→ EXERCISE DIRECTIONS
Go through the listing below and list every line with "Prend".

>>>

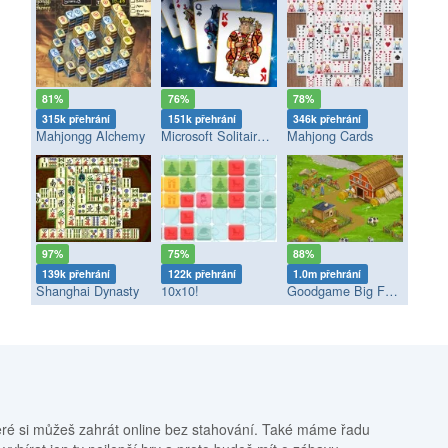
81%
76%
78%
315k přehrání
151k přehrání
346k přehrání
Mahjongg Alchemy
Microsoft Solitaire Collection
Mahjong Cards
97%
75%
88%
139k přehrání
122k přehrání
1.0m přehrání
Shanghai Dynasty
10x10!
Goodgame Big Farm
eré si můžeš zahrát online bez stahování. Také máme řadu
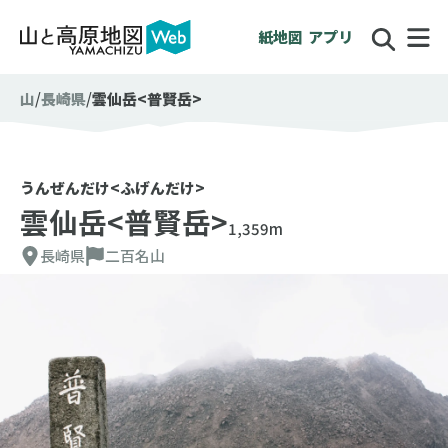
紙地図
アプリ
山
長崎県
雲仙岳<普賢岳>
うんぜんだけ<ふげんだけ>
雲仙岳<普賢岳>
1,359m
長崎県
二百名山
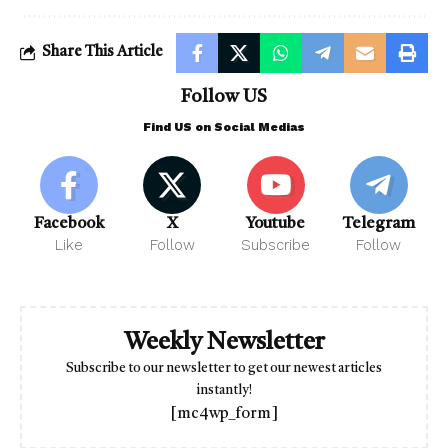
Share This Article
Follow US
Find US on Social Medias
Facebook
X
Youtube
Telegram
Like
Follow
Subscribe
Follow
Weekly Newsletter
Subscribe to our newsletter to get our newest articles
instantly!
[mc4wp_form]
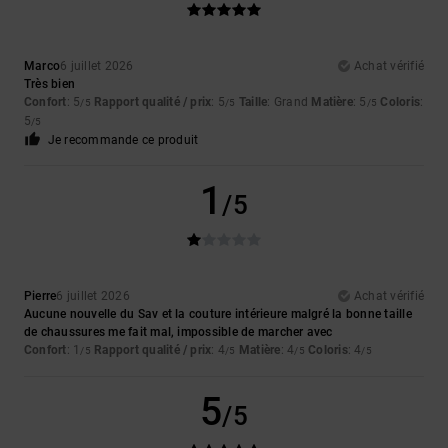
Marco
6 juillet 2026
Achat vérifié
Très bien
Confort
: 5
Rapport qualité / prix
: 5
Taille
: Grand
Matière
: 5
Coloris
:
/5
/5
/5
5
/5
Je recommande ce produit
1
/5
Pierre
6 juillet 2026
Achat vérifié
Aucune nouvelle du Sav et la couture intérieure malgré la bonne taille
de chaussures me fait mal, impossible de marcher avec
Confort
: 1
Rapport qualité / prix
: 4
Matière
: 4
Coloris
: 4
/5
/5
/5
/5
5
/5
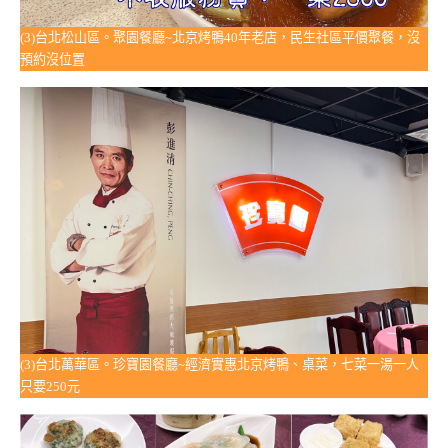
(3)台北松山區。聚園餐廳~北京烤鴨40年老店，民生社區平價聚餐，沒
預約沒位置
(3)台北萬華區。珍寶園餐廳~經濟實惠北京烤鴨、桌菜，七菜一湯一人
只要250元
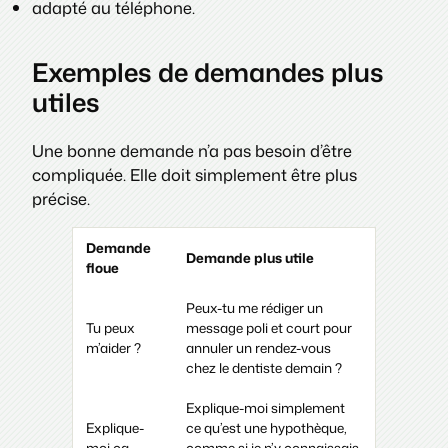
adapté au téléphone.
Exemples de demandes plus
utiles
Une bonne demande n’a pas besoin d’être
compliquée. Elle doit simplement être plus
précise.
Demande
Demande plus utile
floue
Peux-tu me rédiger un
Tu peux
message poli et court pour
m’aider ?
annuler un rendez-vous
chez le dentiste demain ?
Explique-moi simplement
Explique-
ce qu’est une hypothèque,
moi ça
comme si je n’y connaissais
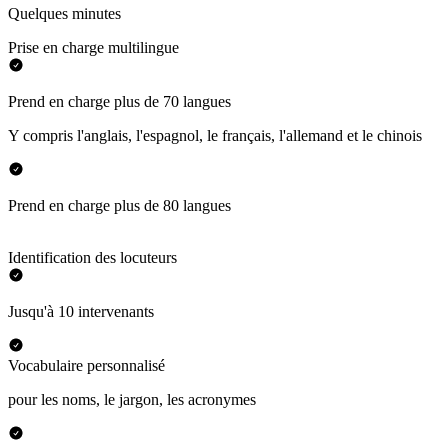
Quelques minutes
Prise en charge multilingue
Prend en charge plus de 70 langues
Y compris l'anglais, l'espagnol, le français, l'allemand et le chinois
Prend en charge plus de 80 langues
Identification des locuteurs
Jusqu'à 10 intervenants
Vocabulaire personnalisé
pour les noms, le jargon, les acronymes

<<<

→ EXERCISE RESULT
Prend en charge plus de 70 langues
Prend en charge plus de 80 langues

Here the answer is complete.